Simon and Schuster’s Bethany Buck, Children’s division Publisher, greeted me with a team of supportive players: Assistant Publisher, Director of Publicity, Director of Marketing, Editor, and Marketing Manager. We sat down and discussed the whirlwind that had happen within a two week period. After our discussion, I knew they understood me, my sensitivities, and completely got the mission of the book – Acceptance – and that it was about so much more than just a boy in a dress. I left there knowing Simon and Schuster would be the home of the My Princess Boy personal story and journey.

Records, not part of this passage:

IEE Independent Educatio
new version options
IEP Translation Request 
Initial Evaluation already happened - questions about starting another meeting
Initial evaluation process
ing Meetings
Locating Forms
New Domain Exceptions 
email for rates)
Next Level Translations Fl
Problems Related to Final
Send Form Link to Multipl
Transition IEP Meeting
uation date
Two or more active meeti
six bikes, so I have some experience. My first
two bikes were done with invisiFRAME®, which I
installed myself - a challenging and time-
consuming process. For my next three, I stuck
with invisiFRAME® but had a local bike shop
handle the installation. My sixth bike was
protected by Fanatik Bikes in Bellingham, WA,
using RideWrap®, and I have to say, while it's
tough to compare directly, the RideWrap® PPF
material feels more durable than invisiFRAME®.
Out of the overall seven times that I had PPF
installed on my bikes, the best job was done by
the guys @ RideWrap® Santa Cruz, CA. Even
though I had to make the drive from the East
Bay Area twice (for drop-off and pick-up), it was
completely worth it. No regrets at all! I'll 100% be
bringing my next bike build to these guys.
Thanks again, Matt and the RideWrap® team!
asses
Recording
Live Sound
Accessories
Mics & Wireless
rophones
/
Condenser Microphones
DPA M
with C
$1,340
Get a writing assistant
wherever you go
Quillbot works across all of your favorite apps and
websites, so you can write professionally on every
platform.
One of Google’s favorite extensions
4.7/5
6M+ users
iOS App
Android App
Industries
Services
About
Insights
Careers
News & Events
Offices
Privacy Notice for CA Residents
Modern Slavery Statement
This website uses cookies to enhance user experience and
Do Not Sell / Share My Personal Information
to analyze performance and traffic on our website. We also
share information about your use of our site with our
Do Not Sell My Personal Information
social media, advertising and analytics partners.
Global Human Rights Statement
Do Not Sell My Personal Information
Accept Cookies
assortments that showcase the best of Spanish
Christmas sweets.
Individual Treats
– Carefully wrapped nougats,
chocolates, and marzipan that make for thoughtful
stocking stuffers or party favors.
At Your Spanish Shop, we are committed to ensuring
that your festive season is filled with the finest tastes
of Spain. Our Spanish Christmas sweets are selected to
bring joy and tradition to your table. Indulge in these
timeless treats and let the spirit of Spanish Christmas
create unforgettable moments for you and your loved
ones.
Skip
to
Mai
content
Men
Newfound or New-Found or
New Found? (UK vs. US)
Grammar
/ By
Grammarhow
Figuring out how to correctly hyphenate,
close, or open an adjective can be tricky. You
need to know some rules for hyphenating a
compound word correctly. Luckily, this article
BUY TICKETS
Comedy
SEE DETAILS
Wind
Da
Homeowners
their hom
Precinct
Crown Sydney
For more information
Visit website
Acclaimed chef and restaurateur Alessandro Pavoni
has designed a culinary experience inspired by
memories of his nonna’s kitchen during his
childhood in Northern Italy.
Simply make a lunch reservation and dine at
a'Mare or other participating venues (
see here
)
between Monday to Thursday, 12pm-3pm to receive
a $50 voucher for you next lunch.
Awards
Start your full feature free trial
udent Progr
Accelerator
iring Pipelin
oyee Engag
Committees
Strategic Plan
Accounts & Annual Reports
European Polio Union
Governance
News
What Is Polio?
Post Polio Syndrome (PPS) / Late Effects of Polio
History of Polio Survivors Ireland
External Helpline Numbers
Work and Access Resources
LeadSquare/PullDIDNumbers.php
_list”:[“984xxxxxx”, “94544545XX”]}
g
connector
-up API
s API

Before joining the publisher, I really liked the control I had when self-publishing My Princess Boy. It was a true story. I didn’t really look for input because selfishly, it was a tool for me. I also liked the local connection to small bookstores where children and parents alike went to experience the richness of stories. It felt like a manageable way to ramp up to outside responses and reactions to sharing this very raw and real story. But as it continued to ramp up, it became exhausting to handle fulfillment, e.g. printing, envelopes, mailing labels and postage tracking. After signing with a publisher, it was refreshing to have a partner in the mission to get books to those who wanted and needed them. Distribution became one department’s goal, and the Publicity and Marketing department began packaging press kits to further promote the book. My ultimate “yes” decision to go with a publisher was made when Simon and Schuster decided to take the book as is. I don’t think I would have been able to go through a process of changing it when it was so real for me.
To this day, our family has not second guessed our decision to talk about our experiences. Society makes changes when conversations happen. My biggest hope is that children, boys and girls alike, all over the world own and use My Princess Boy to begin a dialogue about acceptance and inclusion, to stop bullying before it starts, and so that people who express themselves differently than the norm are accepted for who they are, not judged for how they look. My wish is that all Princess Boys, past and present, know they are loved and supported by many people. My husband Dean has the best attitude. He says – we can’t lose. If we support him now and he changes his mind and stops dressing up later, he can look back and say I can’t believe I did that, but I am so glad my parents and brother loved me and supported me. Or if he continues, he can say I am so glad my parents and brother loved me and supported me at a young age when I liked to dress up. Either way, we love and support Dyson. It’s a win-win. Sharing our experience openly has created a dialogue which people in general weren’t having. And now with the book distributed nationwide and soon to be worldwide, My Princess Boy is a tool for adults and children to use as a starting point for a discussion of accepting differences.